**INFORMATION GIVEN:**

········

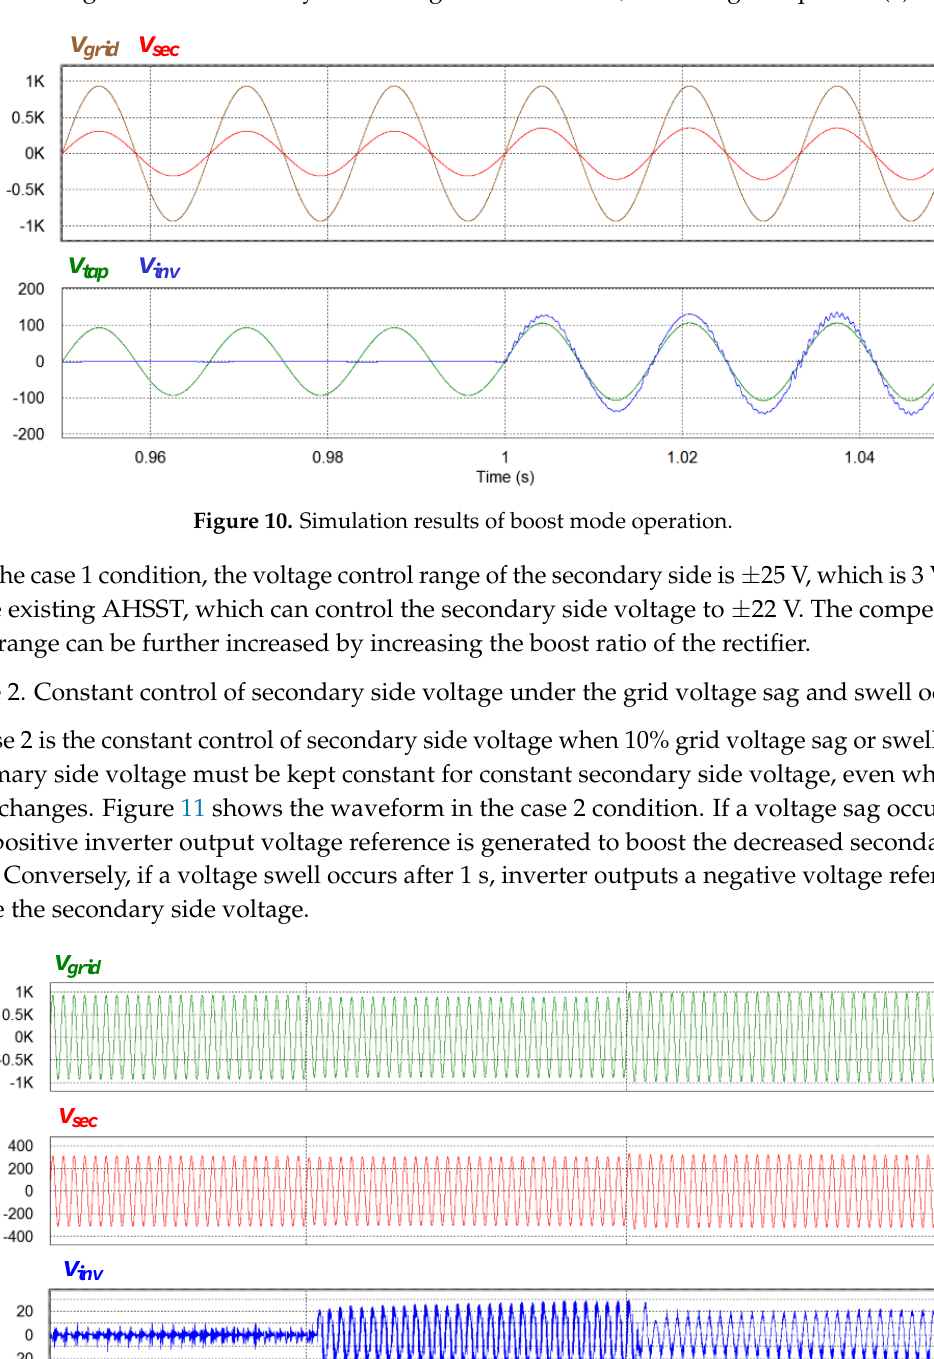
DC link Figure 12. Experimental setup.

········

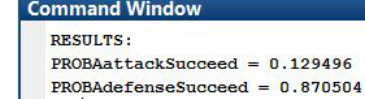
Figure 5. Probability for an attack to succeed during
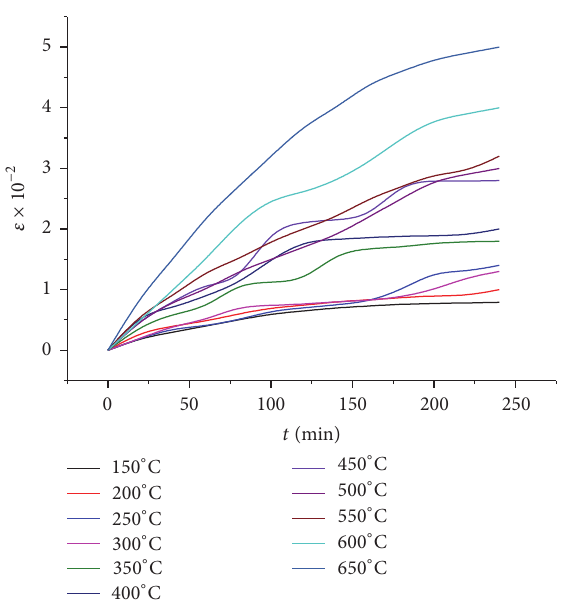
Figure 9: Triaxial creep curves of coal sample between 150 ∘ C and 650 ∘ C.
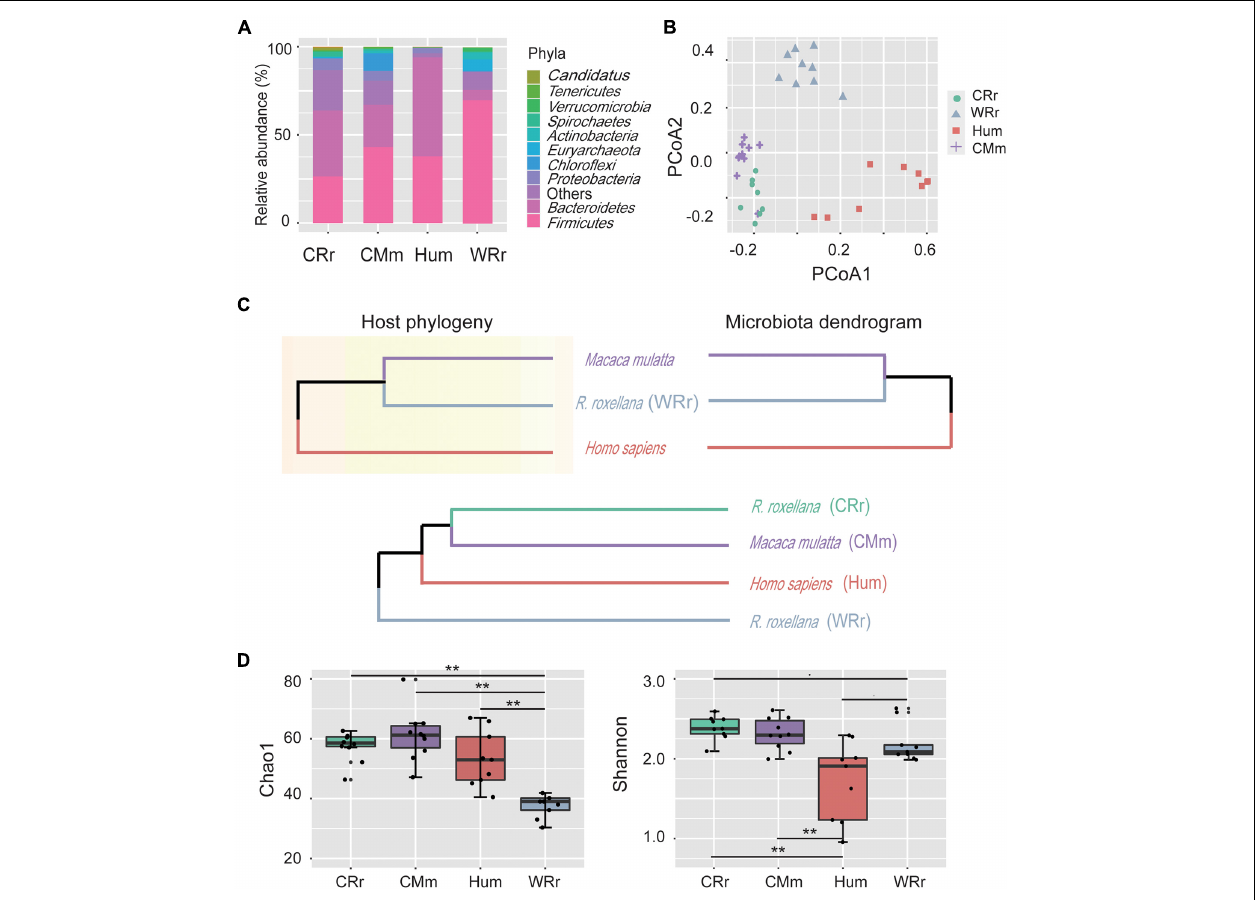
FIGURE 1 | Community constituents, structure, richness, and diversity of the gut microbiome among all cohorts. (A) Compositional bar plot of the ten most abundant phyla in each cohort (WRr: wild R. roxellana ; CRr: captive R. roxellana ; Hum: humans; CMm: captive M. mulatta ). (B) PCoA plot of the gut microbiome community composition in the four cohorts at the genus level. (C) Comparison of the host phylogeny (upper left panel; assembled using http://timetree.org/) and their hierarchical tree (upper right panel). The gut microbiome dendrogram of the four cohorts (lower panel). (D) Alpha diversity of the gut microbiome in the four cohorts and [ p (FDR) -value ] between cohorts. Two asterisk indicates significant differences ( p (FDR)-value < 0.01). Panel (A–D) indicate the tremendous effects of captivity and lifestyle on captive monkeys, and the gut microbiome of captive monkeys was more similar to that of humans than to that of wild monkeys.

········

**WORK INSTRUCTIONS:** From the material above, reproduce only what runs from the line holding "Figure 5. Probability" down to the line holding "Figure 9: Triaxial", both included, pictures excluded.

**TASK SOLUTION:**
Figure 5. Probability for an attack to succeed during
Figure 9: Triaxial creep curves of coal sample between 150 ∘ C and 650 ∘ C.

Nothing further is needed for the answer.